For sure, we have a few [things planned] in the studio already. It's a surprise. Those songs are [under] extra security. We're planning to do the release — I'm not going to say when, but soon. We're doing it for the love of the fans and she's my girl and I did those songs with more love.

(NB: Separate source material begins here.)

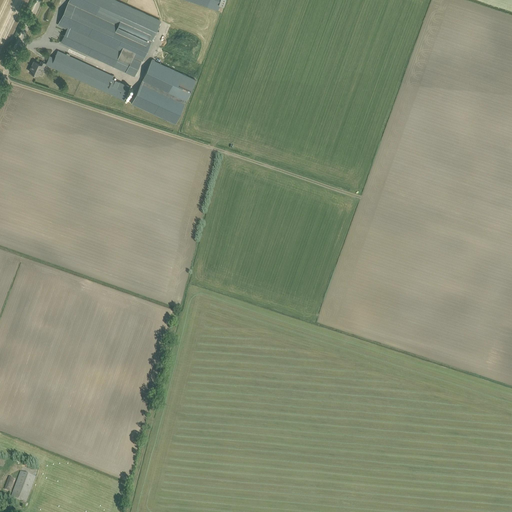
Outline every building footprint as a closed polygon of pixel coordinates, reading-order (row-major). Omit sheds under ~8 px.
[(161,20),(151,16),(115,0),(69,0),(58,25),(68,29),(62,42),(66,44),(126,72),(134,76),(141,60),(142,61),(161,20)] [(187,0),(216,10),(218,3),(223,5),(224,0),(187,0)] [(92,66),(62,53),(58,50),(55,58),(51,66),(55,68),(81,80),(84,82),(124,100),(130,86),(112,78),(113,75),(92,66)] [(152,59),(131,103),(175,123),(196,79),(154,60),(155,60),(152,59)] [(43,68),(45,63),(41,61),(40,64),(34,61),(29,71),(38,75),(41,67),(43,68)] [(26,502),(28,498),(35,477),(21,471),(13,492),(11,497),(26,502)] [(9,477),(3,494),(8,496),(15,479),(9,477)]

On March 13, 2023, the couple announced that they would release a three-song collaborative extended play titled RR on March 24, and revealed the tracks' titles as "Beso", "Vampiros", and "Promesa". On March 23, 2023, Rosalía shared a preview of "Vampiros" on Instagram Live. RR was released for digital download and streaming by Columbia Records the following day, and "Vampiros" was included as the second track.

==Music video==
Alejandro and Rosalía attended the Wednesday-regular Bresh party at Sala Apolo, in Barcelona, on February 22, 2023. Images of the singers in and outside the club quickly became viral on social media. After sharing a preview of the music video on April 11, 2023, those images were confirmed to be part of the project. The video itself, directed by Stillz ("Candy", "La Noche de Anoche") and produced by Canada ("Malamente", "Pienso en Tu Mirá", "TKN"), premiered on April 13 on YouTube. It features Rosalía and Alejandro in several locations in Barcelona; partying, walking through Ciutat Vella, and driving a sports car. It was filmed over the course of two days in late February 2023 in Barcelona and Esplugues de Llobregat. Other locations include Bar Marsella, Espai Corberó, and a famous churrería van located in Carrer Marina.

==Credits and personnel==
Credits adapted from the liner notes of RR.

Publishing

- Recorded by David Rodríguez at Ark Studios (Los Angeles), Motomami House (Miami, Florida), Ocean Bravo Studios (Atlanta, Georgia), Sleeper Sounds (London) and Rue Boyer (Paris)
- Mixed by Manny Marroquín at Larrabee Studio (North Hollywood, California).
- Mastered by Chris Gehringer at Sterling Sound (Edgewater, New Jersey).

Production personnel

- Rosalía Vila – associated performer, composer, lyricist, producer, vocal, vocal producer
- Raúl Alejandro – associated performer, composer, lyricist, producer, vocal
- Noah Goldstein – production, synthesizer, drums
- Dylan Patrice – production, synthesizer, live drums
- Jacob Miller – production, synthesizer
- William J. Sullivan – additional vocals

Technical personnel

- Manny Marroquin – mixing
- Daniella Leon – assistant mix engineer
- Claude Vause – assistant mix engineer
- Rémy Dumelz – assistant mix engineer
- Lucas Glastra – assistant mix engineer
- Jack Laiheugue – assistant mix engineer
- Marius Van Mierlo – assistant mix engineer
- Chris Gehringer – mastering

== Charts ==

Chart performance for "Vampiros"
| Chart (2022) | Peak position |
|---|---|
| Global 200 (Billboard) | 163 |
| Portugal (AFP) | 100 |
| Spain (PROMUSICAE) | 7 |
| Switzerland (Schweizer Hitparade) | 75 |
| US Hot Latin Songs (Billboard) | 32 |

== Certifications ==

Certifications for "Vampiros"
| Region | Certification | Certified units/sales |
| Spain (PROMUSICAE) | Platinum | 60,000^{‡} |
^{‡} Sales+streaming figures based on certification alone.